【番外編3-1】状態異常、発熱?
時折、外を走る車の排気音ばかりが目立つ深夜。
関原は、ムニエルと同じ布団に潜り込んで、スヤスヤと寝息を立てていた。
しかし、何か体に違和感を覚えると目を覚まし、薄く目を開けた。
常夜灯はつけているが、光は非常に弱い。
目を覚ましたばかりの、ぼやけた視界に入り込むのは闇ばかりだ。
『何も見えない、けど……』
寝惚けた身体が、数秒の間に、どんどん覚醒していく。
それに従って、やたらと背中が熱く、湿っていることに気が付いた。
若干の不快感があって、半無意識的に体を動かす。
だが、そうすると寝返りが打てないことに気が付いて、同時に、ムニエルが手足を自分の体に絡みつかせていることにも気が付いた。
『ムニエルに触れている部分が、やたらと熱い? なんか、妙な音もするし、呼吸も荒いみたいだし……』
五感を使って、どうやら起きて何かをしているらしいムニエルの様子を探る。
しかし、冷静に思考を回す関原に対して、ムニエルの方は彼が起きていないことにすら気が付いていないようだ。
モゾモゾと手を動かして、無遠慮に関原の肌に触れている。
関原が、後ろから回されたムニエルの腕をムニッとつまんだ。
「ムニエル、さっきから何やってんだ? なんか、背中ってか、全身が熱いんだけど」
寝惚けた、気だるい声で問いかけると、背中にビタッとくっついていたムニエルが、驚いてビクッと体を揺らした。
そーっと離れて関原に背を向け、眠ったふりをするムニエルに、彼が呆れた笑みを浮かべる。
「おい、ムニエル、流石に誤魔化せねえぞ。

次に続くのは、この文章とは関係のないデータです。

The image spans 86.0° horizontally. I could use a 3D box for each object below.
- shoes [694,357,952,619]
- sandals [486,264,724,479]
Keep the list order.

いったい何やってたんだよ」
今度は関原が後ろから、ムニエルの頬をムニムニとつつく。
そうすると、ムニエルの体が、やたらと汗ばんでいて、おまけに高熱になっていることに気が付いた。
常夜灯が暗いせいで分かりにくいが、熟れたリンゴのようになった頬を中心に、ムニエルの体は真っ赤に染まっている。
大きな目から零れ落ちたらしい涙で頬も湿って、泣き跡がついているのが、ムニムニと彼女をつつく指先から伝わった。

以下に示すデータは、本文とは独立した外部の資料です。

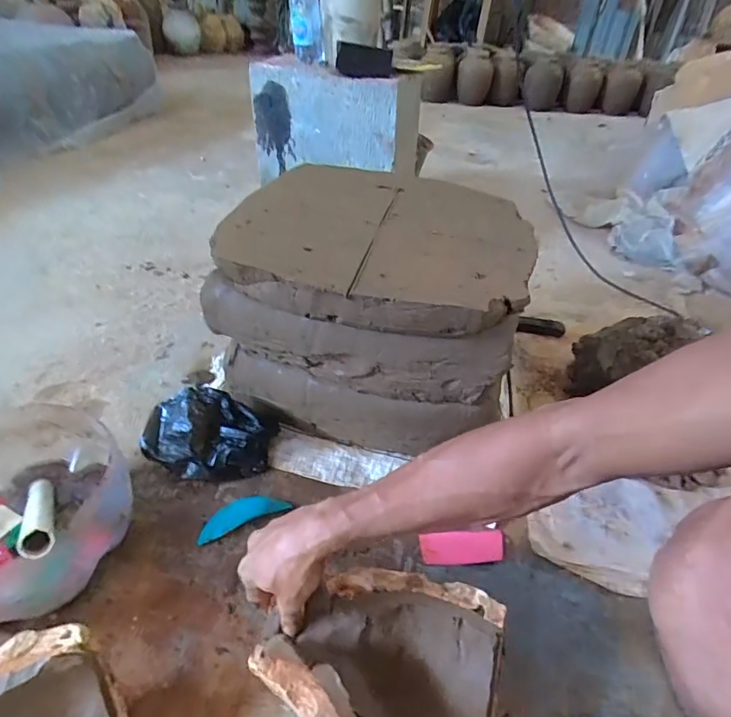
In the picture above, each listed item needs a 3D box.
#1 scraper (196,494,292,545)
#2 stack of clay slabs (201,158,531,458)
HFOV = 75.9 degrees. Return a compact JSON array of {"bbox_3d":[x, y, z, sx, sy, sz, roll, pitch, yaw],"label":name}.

「ムニエル、お前、大丈夫かよ! 体、酷いことになってんぞ! いつからだ? 夜中でも、言ってくれりゃ、なんとか……かぜ薬だってあるし、ヤバいなら夜間診療やってる病院にだって連れてけるのに!」
焦った関原が、ムニエルの火照った口から転げた、小さな悲鳴のような制止を無視して、ガバッと身を起こす。
『今日は酒のんじまったから、病院に連れてくならタクシーだよな。夜間診療やってんのって、この辺だと、どこだ? クソ! ムニエルは体調不良とか隠すから、余計に気付くのが遅れちまった。言ってくれりゃ……いや、そんなこと、今は気にしてる場合じゃないか。とりあえず、ムニエルの様子を見て、スマホで病院調べて……』
何をするにも、取り敢えず室内の明かりをつけなくては。
関原が素早く室内灯のスイッチをいれ、部屋の中を白っぽい光で満たす。
そうすると、あられの無い姿になったムニエルの全身がシッカリ照らし出されて、二人の時間がバキッと固まった。